By Pakistan's standards, this is a unique act. On Monday, August 28, Pakistan's Foreign Minister Khawaja Mohammad Asif said that Islamabad has suspended talks and bilateral visits with the US to protest President Donald Trump's recent criticism.
For a country which has been one of the closest allies of the US since its independence, this speaks volumes about its changing stand in foreign policy and the emergence of an Islamabad-Beijing-Moscow axis as a counterweight to Washington which has got closer to New Delhi the most since 1947. The strategic lines of the 21st century Eurasia are a complete anti-thesis to what it was during the Cold War or more specifically, the Bangladesh war of the 1971.
Trump's Afghanistan policy doomed to fail?
Pakistan's bold stance vis-à-vis the US has already started rendering Trump's Afghanistan plan ineffective. The US president who took over this year recently made a U-turn from what he had promised on Afghanistan during his campaign phase: to get out of the country where the US forces have remained stuck since 2001 and are unlikely to settle it in the foreseeable future.

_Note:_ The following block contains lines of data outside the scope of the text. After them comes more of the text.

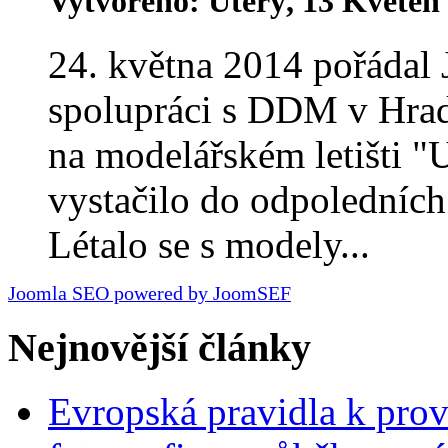
Vytvořeno: Úterý, 13 Květen
24. května 2014 pořádal
spolupráci s DDM v Hrad
na modelářském letišti "
vystačilo do odpoledních
Létalo se s modely...
Joomla SEO powered by JoomSEF
Nejnovější články
Evropská pravidla k pro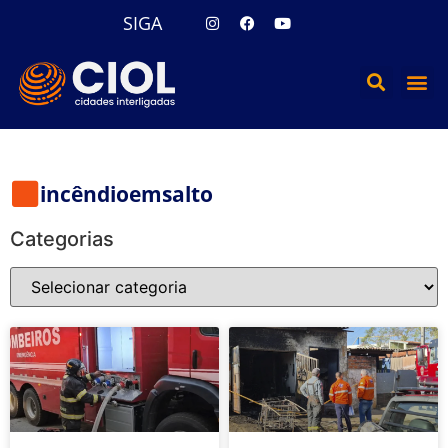
SIGA
incêndioemsalto
Categorias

Trump turned the Afghanistan issue into a more global problem by rebuking Pakistan and asking India to play a bigger role there, predicting that it would also be a countermove against the Chinese.
Beijing and Moscow invariably jumped into Islamabad's defence and this proves that Trump's prediction of using the Afghan theatre as a stone to kill many birds is doomed from scratch. Instead of feeling intimidated and responding to Washington's pressure, Pakistan, despite being leaderless at the moment, openly scrapped talks and visits with the US.

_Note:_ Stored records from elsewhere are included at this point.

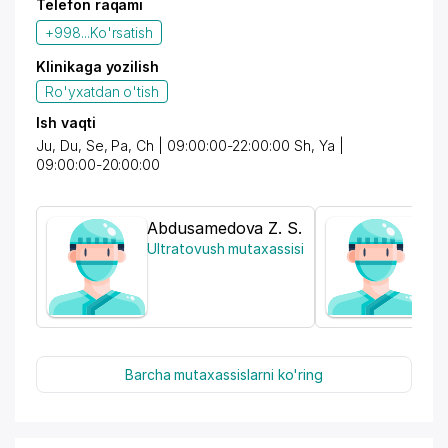
Telefon raqami
+998...
Ko'rsatish
Klinikaga yozilish
Ro'yxatdan o'tish
Ish vaqti
Ju, Du, Se, Pa, Ch | 09:00:00-22:00:00 Sh, Ya |
09:00:00-20:00:00
Abdusamedova Z. S.
As
Ultratovush mutaxassisi
Jar
Barcha mutaxassislarni ko'ring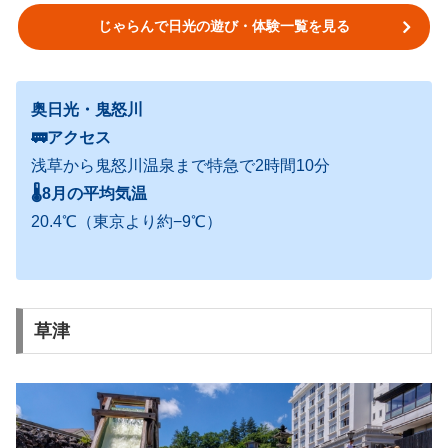
じゃらんで日光の遊び・体験一覧を見る
奥日光・鬼怒川
🚃アクセス
浅草から鬼怒川温泉まで特急で2時間10分
🌡
8月の平均気温
20.4℃（東京より約−9℃）
草津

Cornered Pakistan has no other option now but to retaliate
For Pakistan, the very idea of India formally playing a role in Afghanistan is unsettling. It would force it battle two more hostile fronts which it is already but with little incentives. Pakistan has squandered its chances to build good relations with Afghanistan's political leadership and allowed India to steal a chance. Now, with the US wanting to seal India's role in Afghanistan, a cornered Islamabad has no other option but to retaliate with backing from China and Russia – the other rivals of Washington.
With all key parties failing to bring any solution to Afghanistan, the region has only turned into a bigger headache and there are enough threats of now more sides trying to utilise the troubled situation to their own advantages. By alienating Pakistan and inviting India in Afghanistan, Trump indirectly involved other big powers in the war-ravaged country and it could see a massive backlash in the days to come.
Trump, in fact, just ensured the Americans' defeat in the country which it had invaded in 2001 in the wake of the September 11 attacks.